Projections suggest that while alternative mobile tablets are picking up steam in the market, Apple’s iPad will continue to dominate into 2012.
The information comes from an analysis by DigiTimes, which believes Apple will ship 40 million of its devices by the end of the year, giving it about 61 percent of the market. DigiTimes says there will be about 65.1 million tabs shipped in total this year.
Here’s a quote from Next Web’s story about the analysis, which demonstrates how insane the growth of the tablet market has been:
In the first six months of 2011, tablet shipments increased more than 420% from the previous year, with sales expected to increase into the second half to boost the number of shipments by 150% from a year earlier. Apple is expected to contribute more than 25.5 million iPad shipments in the second half of the year alone, up 76% compared to the first half of the year.
That growth has been spurred by lots of new Android tablets hitting the market, many of them finally coming to grips with competing with the iPad, like Samsung’s Galaxy Tab 10.1. But the iPad 2 remains the top of the game, largely because of its insane number of apps – 90,000 optimized specifically for the iPad – with thousands more iPhone apps compatible with the device.
But Apple’s market share won’t stay huge forever, DigiTimes expects, especially with other device makers finding ways to cater to the market in new and different ways: providing different screen and device sizes, other capabilities that the iPad doesn’t offer (like SD slots in the Motorola Xoom), and differing price points. The iPad 2’s lowest price is currently $499. Non-Apple device makers are expected to ship more than 15.65 million tablets in the second half of 2011, about a 65 percent increase over the first half of the year.

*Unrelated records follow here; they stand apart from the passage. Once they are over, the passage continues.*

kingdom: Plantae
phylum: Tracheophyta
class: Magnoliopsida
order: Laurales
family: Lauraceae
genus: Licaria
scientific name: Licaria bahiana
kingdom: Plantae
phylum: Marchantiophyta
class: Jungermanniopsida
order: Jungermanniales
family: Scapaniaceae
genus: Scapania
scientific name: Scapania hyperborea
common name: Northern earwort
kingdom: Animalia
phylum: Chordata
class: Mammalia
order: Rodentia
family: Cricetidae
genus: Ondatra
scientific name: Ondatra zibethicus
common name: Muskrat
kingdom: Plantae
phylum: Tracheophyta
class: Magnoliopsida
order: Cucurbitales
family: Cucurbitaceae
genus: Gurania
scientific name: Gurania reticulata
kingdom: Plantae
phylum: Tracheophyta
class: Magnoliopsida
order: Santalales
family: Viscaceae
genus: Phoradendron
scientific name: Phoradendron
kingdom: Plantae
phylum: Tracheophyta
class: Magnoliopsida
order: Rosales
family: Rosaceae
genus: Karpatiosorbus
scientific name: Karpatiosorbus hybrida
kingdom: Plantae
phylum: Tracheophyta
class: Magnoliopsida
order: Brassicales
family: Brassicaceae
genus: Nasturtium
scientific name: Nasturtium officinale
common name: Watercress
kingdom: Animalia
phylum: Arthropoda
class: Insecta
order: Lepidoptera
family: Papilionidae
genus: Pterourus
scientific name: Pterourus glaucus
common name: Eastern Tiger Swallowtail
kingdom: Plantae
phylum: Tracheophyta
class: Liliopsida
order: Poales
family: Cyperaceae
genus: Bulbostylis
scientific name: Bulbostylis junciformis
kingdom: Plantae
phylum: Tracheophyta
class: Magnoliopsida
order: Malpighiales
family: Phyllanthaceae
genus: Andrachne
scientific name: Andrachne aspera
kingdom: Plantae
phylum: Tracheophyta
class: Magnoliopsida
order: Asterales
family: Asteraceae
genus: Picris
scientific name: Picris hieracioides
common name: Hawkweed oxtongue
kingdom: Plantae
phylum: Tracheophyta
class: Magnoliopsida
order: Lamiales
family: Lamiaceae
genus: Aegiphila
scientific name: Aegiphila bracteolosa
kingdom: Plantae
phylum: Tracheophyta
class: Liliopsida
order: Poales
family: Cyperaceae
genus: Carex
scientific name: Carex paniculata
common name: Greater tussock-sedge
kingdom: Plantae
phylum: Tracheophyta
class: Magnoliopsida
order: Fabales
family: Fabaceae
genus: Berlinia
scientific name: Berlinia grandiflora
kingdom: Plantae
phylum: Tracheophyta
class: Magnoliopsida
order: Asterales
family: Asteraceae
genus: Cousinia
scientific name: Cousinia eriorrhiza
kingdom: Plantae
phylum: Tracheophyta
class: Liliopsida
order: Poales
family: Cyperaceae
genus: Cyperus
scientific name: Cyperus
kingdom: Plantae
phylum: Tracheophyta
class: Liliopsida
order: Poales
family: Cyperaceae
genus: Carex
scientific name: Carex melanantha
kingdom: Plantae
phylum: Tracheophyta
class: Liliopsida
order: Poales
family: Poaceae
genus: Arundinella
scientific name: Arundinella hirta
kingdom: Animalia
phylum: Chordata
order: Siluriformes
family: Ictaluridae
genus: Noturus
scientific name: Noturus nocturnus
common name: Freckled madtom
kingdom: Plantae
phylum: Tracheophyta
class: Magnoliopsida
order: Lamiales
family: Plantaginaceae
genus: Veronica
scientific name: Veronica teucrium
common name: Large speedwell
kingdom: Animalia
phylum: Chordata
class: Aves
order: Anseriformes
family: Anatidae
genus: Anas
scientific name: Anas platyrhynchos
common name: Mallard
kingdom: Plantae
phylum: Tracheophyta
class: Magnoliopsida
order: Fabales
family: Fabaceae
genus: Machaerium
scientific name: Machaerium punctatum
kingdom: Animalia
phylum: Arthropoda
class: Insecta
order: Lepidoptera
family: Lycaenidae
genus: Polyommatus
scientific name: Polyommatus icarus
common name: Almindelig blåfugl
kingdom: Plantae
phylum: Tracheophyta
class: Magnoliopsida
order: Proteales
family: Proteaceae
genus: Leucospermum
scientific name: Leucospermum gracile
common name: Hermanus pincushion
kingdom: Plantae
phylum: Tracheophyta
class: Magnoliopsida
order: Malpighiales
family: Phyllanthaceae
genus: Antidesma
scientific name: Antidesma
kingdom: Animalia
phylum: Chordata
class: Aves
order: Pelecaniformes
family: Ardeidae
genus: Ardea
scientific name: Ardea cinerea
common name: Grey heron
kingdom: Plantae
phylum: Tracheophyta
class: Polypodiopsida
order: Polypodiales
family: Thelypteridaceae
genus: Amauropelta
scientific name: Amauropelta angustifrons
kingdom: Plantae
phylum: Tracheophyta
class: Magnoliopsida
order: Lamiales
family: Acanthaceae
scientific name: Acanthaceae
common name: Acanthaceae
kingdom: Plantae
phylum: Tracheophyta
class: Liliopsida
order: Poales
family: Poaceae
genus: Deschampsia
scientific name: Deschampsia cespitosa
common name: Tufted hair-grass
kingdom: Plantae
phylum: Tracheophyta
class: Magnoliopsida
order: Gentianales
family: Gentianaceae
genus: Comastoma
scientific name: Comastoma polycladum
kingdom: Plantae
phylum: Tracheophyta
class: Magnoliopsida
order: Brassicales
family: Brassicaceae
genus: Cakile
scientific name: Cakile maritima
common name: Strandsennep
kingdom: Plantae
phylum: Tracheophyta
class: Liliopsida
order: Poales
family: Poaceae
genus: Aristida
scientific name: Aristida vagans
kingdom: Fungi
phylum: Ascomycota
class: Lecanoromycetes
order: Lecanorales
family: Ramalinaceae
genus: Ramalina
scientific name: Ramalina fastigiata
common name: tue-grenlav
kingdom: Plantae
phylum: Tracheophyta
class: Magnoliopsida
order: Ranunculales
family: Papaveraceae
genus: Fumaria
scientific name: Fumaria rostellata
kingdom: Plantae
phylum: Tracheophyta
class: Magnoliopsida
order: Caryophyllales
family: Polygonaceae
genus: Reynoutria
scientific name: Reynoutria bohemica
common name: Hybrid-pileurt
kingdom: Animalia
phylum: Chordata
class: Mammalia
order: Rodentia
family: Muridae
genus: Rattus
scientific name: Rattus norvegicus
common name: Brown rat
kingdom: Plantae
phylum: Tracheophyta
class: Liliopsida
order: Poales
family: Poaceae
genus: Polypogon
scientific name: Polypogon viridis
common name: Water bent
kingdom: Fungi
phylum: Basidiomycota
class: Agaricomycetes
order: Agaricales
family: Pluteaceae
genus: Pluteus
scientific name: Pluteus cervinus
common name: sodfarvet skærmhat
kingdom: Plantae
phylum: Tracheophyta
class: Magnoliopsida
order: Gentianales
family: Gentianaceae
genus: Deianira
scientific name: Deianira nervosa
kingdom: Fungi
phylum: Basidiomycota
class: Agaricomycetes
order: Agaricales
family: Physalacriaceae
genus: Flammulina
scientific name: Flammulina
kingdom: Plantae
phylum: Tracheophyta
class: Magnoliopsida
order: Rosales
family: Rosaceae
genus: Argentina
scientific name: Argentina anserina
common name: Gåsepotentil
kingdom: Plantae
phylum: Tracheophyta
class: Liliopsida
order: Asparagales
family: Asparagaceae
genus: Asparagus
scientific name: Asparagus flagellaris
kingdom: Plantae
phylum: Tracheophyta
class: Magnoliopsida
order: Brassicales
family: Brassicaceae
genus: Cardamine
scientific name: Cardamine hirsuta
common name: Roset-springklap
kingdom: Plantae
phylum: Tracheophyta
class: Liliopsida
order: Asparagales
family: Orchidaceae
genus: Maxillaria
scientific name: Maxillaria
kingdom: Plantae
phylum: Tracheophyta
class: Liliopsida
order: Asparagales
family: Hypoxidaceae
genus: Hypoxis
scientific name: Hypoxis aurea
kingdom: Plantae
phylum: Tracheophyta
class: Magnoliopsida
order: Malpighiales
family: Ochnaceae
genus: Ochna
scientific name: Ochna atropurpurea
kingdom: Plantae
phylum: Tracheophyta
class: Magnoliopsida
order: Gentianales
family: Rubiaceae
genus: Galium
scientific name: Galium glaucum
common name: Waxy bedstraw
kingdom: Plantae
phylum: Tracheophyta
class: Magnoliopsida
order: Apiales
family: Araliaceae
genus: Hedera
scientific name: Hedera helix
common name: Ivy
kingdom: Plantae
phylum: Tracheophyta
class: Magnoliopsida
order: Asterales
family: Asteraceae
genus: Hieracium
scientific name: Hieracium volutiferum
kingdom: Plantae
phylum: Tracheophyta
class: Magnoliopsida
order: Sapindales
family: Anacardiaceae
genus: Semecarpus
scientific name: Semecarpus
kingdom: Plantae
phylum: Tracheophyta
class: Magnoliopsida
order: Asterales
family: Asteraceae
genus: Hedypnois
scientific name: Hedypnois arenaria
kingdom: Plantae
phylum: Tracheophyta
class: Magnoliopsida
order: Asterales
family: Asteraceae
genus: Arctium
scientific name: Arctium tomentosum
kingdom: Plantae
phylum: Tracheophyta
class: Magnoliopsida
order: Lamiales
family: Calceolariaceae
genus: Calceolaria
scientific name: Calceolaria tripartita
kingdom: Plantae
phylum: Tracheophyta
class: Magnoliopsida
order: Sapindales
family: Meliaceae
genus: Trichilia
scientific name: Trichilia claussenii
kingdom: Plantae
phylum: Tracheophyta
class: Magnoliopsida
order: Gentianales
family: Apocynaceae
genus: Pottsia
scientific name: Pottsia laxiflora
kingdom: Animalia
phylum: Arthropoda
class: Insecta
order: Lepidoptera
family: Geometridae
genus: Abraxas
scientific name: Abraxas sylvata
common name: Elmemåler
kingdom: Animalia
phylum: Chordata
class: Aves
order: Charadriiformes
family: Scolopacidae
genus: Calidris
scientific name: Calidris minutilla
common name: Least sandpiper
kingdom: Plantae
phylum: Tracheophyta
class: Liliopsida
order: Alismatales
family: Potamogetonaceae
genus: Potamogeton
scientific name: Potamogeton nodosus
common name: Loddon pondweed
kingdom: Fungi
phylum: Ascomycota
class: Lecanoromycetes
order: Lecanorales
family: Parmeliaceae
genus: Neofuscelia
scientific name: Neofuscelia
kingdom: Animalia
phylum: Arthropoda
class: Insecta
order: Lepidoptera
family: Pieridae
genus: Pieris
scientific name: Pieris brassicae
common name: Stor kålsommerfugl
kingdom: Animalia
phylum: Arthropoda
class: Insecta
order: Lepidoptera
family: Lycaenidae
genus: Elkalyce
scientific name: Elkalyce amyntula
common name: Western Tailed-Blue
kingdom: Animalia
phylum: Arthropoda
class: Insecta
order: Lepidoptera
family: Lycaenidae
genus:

DigiTimes expects Android tablets to mirror smartphones and take on about 30 percent of the tablet market through sheer volume. There are a lot more devices and a lot more cellular carriers for Android stuff than for Apple stuff, after all. But it’s not necessarily that Apple’s sales are shrinking as Android bites into them, but more that the tablet market continues to expand, allowing both Android and iOS to keep increasing sales.
And if Apple’s last quarterly earnings report was any indication, it doesn’t have a whole lot to worry about. Apple posted record revenues in Q3 2011 and with rumors of another iPad potentially coming out this fall, it seems that it’s the competition, not Apple, that has something to worry about.